01 September, 2012
Malua is at 39:06,67N 01:30,79E
After a long slow beat into the wind Malua covered the 66 nm miles from Islotes Columbretes to the northern coast of Ibiza and I dropped anchor in the wide bay of Cala Portinatx along with a number of other yachts and stink boats. It was good to get back into the cruising frame of mind. How close are you to me and into the calas and coves of the Balearics.
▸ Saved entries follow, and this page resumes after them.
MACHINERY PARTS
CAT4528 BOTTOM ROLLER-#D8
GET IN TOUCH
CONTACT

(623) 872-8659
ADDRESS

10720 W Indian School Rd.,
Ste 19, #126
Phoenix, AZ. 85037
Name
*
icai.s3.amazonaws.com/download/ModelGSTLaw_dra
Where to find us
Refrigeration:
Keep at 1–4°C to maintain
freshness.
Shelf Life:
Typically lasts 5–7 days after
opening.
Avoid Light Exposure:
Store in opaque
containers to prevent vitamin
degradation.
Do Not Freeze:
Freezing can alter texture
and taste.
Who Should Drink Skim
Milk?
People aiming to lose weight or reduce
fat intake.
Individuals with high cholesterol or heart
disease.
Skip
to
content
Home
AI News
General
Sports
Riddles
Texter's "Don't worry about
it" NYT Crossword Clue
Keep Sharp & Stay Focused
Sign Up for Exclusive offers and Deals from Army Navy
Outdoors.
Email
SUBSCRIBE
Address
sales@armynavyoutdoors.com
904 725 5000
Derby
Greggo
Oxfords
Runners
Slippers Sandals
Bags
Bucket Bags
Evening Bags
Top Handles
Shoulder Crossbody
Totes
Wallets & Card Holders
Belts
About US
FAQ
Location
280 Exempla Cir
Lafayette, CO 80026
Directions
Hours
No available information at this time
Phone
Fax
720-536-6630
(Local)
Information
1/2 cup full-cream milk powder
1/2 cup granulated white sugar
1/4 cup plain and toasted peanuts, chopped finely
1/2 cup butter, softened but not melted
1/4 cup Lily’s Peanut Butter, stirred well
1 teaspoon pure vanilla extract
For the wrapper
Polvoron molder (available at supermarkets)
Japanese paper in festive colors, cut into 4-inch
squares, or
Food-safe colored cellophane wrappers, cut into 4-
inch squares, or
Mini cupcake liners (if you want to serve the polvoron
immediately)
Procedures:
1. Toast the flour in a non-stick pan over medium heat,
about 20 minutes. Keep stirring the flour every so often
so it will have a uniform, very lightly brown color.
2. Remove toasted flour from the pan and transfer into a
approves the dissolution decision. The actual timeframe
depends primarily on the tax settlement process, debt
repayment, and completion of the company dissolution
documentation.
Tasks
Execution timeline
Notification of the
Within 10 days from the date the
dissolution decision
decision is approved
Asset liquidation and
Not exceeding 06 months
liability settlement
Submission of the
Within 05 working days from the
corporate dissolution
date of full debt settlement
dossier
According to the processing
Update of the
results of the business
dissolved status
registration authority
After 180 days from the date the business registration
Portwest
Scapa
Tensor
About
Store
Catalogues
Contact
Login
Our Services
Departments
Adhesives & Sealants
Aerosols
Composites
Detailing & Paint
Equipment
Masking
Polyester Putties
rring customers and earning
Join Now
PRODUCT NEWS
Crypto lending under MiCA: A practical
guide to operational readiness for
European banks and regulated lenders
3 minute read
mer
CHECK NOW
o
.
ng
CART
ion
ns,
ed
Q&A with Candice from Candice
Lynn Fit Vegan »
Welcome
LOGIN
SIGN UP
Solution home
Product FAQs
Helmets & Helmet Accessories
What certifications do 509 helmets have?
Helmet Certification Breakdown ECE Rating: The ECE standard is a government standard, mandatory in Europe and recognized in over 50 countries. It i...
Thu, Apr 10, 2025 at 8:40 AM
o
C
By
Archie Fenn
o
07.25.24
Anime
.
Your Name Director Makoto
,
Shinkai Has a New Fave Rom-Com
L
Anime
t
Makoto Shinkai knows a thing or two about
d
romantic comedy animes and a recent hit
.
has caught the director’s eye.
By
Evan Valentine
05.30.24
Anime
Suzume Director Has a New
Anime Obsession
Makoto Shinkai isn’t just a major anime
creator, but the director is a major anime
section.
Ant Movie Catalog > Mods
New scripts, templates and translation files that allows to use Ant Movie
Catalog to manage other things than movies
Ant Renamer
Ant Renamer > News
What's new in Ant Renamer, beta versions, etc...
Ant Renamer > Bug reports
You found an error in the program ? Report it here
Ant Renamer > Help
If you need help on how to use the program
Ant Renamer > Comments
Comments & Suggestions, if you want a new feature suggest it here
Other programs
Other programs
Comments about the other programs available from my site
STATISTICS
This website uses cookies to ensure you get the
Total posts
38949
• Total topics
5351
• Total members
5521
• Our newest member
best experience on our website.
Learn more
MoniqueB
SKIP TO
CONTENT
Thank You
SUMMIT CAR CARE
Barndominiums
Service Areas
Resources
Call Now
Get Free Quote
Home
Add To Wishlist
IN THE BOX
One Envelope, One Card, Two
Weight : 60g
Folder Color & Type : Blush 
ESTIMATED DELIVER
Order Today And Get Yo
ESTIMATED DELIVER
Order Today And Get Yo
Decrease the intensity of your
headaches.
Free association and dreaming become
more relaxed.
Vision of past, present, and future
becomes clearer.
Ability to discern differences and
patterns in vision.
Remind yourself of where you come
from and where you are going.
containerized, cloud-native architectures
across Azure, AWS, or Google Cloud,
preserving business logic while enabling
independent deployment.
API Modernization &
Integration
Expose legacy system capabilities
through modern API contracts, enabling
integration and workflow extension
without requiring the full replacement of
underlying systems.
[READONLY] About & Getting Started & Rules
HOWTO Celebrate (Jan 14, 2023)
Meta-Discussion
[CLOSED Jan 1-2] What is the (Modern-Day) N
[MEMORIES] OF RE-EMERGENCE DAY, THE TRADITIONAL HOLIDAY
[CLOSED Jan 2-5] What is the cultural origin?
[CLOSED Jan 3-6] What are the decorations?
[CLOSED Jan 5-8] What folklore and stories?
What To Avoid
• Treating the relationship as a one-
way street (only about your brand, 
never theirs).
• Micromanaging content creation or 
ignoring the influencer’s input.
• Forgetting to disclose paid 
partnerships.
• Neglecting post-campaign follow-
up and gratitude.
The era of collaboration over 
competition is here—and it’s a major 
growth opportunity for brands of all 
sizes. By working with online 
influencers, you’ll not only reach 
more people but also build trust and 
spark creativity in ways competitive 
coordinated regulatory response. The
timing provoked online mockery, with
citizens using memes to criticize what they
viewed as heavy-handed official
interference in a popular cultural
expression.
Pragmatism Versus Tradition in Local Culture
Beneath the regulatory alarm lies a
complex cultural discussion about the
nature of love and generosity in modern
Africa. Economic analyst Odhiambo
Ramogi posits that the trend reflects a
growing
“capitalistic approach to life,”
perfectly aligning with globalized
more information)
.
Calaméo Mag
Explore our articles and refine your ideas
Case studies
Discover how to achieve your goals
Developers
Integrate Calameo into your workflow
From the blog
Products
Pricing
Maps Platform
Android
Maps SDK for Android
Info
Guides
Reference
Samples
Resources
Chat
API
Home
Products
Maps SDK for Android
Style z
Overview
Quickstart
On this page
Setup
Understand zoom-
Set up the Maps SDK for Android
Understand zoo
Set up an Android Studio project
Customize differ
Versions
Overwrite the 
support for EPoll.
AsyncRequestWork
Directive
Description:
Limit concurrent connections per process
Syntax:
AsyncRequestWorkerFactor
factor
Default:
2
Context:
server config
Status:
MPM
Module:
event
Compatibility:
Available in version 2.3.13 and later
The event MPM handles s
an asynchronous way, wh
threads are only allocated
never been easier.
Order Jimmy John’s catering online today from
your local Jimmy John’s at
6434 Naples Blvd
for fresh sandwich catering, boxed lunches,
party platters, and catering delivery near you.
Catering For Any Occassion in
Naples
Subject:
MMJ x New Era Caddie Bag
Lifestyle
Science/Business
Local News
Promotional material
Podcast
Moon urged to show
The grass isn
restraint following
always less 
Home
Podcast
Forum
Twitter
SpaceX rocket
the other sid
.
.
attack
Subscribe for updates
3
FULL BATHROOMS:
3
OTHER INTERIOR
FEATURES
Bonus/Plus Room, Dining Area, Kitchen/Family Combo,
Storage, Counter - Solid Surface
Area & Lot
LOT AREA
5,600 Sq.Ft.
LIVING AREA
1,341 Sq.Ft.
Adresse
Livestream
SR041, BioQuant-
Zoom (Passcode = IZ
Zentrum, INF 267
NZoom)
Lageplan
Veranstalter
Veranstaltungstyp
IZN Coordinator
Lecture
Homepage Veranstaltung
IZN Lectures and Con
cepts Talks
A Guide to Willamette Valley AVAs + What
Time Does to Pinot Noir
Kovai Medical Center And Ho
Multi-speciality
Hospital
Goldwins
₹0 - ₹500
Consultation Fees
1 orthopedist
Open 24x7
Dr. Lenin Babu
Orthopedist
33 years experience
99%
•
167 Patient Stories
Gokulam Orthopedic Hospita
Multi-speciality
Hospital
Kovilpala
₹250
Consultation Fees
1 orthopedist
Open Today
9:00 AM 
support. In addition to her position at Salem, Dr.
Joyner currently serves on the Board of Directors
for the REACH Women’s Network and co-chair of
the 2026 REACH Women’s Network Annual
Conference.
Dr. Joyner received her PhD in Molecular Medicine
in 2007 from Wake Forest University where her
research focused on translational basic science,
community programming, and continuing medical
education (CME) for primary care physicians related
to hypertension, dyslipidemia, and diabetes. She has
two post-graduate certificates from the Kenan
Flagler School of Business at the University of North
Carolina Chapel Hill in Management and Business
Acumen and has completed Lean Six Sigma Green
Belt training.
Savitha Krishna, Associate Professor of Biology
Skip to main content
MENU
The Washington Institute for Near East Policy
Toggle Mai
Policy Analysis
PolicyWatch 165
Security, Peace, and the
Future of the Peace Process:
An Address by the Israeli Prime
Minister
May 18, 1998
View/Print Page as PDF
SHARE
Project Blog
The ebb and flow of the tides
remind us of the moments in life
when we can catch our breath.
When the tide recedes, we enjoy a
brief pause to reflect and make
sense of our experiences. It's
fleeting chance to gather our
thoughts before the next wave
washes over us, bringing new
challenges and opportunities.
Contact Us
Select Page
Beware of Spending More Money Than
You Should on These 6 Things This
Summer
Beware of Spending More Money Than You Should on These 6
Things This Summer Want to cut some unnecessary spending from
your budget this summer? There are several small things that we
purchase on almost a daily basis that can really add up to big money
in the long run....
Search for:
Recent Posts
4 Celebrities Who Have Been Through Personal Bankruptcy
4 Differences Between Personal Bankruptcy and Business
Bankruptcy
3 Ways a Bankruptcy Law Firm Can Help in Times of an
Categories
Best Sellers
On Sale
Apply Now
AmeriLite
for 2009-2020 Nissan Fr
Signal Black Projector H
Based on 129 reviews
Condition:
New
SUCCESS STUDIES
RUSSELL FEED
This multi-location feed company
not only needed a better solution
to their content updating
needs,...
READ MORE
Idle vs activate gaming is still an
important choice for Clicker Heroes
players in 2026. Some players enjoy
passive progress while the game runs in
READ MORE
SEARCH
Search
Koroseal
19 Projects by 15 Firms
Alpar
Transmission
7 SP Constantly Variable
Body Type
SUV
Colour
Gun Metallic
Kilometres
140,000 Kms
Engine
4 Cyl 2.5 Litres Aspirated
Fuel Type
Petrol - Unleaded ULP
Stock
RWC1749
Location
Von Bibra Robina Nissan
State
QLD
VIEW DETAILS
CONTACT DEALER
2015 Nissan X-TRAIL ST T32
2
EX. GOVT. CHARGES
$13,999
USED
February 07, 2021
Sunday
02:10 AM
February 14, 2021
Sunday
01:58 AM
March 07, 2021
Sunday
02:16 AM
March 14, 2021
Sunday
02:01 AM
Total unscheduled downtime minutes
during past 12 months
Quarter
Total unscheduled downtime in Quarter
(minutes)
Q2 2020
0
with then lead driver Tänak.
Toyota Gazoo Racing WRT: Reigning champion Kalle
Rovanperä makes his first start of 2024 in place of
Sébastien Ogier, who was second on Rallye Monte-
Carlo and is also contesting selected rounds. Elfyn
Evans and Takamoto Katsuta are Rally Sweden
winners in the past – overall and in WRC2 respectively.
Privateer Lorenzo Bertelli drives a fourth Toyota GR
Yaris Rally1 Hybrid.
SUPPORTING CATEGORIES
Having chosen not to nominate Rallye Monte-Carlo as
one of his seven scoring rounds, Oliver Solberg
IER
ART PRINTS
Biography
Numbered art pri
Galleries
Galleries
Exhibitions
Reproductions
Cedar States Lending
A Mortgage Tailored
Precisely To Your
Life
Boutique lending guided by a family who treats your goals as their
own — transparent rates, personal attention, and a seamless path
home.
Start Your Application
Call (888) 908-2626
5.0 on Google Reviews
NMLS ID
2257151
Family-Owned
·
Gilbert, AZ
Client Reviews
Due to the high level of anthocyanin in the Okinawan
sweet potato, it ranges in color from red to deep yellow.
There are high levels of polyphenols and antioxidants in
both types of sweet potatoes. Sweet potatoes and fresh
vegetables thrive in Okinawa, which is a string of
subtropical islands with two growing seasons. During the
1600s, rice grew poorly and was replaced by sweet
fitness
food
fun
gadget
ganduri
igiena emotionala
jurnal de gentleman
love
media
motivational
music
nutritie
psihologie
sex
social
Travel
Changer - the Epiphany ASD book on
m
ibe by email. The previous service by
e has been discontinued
Malua handled the crossing from mainland Spain to the Balearics in the true style of a cruising yacht – with easy.
A magical moment on Malua
Malua in Cruising Mode
Malua is currently at 38:52,07N 01:18,09 at Cala Port Roig
The wind rose in a few minutes as it always does in the middle of the night and I found myself close to a lee shore. I was sure the anchor was well dug in to I lay listening to the wind in the rigging. Just to be sure I got up and to my surprise the 54ft Halber Rassie which was anchored next to me was right on the rocks. The family was from Panama and we had spend a few minutes discussing the cruising in his country the previous day. Their lights came on and a torch was shone on the ever closing rocks. Before I knew it there was a bang and then the master fired up his engine and steamed away from the shore, dragging his anchor as he moved forward. On the bow was his son of not more than 12 years – handling the situation well. They came away from the rocks but the over large catamaran that – of course anchored after dark was now bearing down of the same lee shore. It was time for Malua to start up her engines just in case we had to move at a moments notice. I must say the cat master skilfully manoeuvred his craft away from the rocks and re-anchored all in one move. The Halber Rassie on the other hand circled the anchorage not making his mind up as there where he would try to re-anchor. After a long time he chose a spot on my port side a good distance off. Down went the anchor and it held. I could now switch off the engine and return to bed.
After the sun was will up I decided I needed to get out of this anchorages and find another place for the following night. Up anchor and up sail and off we went down wind along the northern coast of Ibiza.
It was a great sail until I had to turn the corner and sail up wind along the eastern coast. There are a number off lying island which had to be negotiated. One passage had only 10 meters of water and as the cruising guide said the wind funnels between the mainland and the island and the sea can get quite rough. Yes in excess of 27 knits of wind and a very choppy sea. Malua struggled onto the choppy sea but after about 2 hour popped out the other side into the open sea. Now to find a sheltered anchorage for the afternoon and evening.
Malua is now in a Cala Port Roig along with more than 20 other vessels but there is no rock and roll and I will sleep well again tonight.
Another magic moment on Malua
Malua crossing the Greenwich Meridium
Malua was at 37:54.306N 0:00.0W on 29/08/2012 at sea off Spain
The moon is full, the wind at 23 knots is aft of the beam and we are running down the coast of Spain to wards Gibraltar touching our hull speed of 8.4 knots. What a great sail.
I was watching the GPS as is ticked down 0:00 East to 0:00 West so we crossed the Greenwich meridian and Malua is again in the Western Hemisphere. Not since 2006 has Malua been in the western hemisphere but then we crossed the international date line at 180 – exactly the other side of the world. We were sailing along the coast of Fiji when we moved from E to W on the GPS now we are back.
The next great crossing will be back into the Southern hemisphere
Malua is at 37:35.761N 00:58.74W at Cartagena
The ocean and weather is so unpredictable which makes sailing challenging and rewarding. Having posted the last blog when Malua crossed the Prime Meridian the weather started to change and change it did. The wind rose from the pleasant 15 knots to 20 then 30 and finally at the height of the storm the gust where a lot more than 40 knots. Malua was running before the wind with the genoa poled out and the full main. Well first I put one reef in which is easily done. Then as the wind increased I pulled the second reef in the main. Now that is not so easy because one has to get the main off the stays so it means changing course more side on to the wind and of course the waves which had by this time build in to white cap rollers. Denny is usually in charge of stowing all things down below and not having her on board I had not done the usual diligent job so turning side on to the waves to pull in the reef resulted on a few major bangs from down below as items rearranged themselves either in cupboards, bookshelves or just on counter tops landing on the floor. My cupboard which I usually bolt flew open and deposited most of the items on the floor. Remember to prepare Malua for the sea not just going to sea.
Having pulled in the second reef and furled the genoa Malua was still surfing down the waves at more than 7 knots. But the moon was full and the wind aft of the beam, its warm so what more could one ask for..... well a lot of thunder and lightening, rain is of course what came next. So out with the wet weather gear.
I arrived at Cartagena at about 5:00 am and the wind is still blowing but the bay gives one protection from the sea so I slipped behind a high headland and dropped and stowed the sails and cleaned up down below.
With things ship shape I motored into the port just ahead of two tugs dragging a large ship into the entrance. I arrived at the marina with not a sole in sight and the wind still blowing at 25 knots so I just nosed Malua into a dock and made her secure. Now for a good sleep.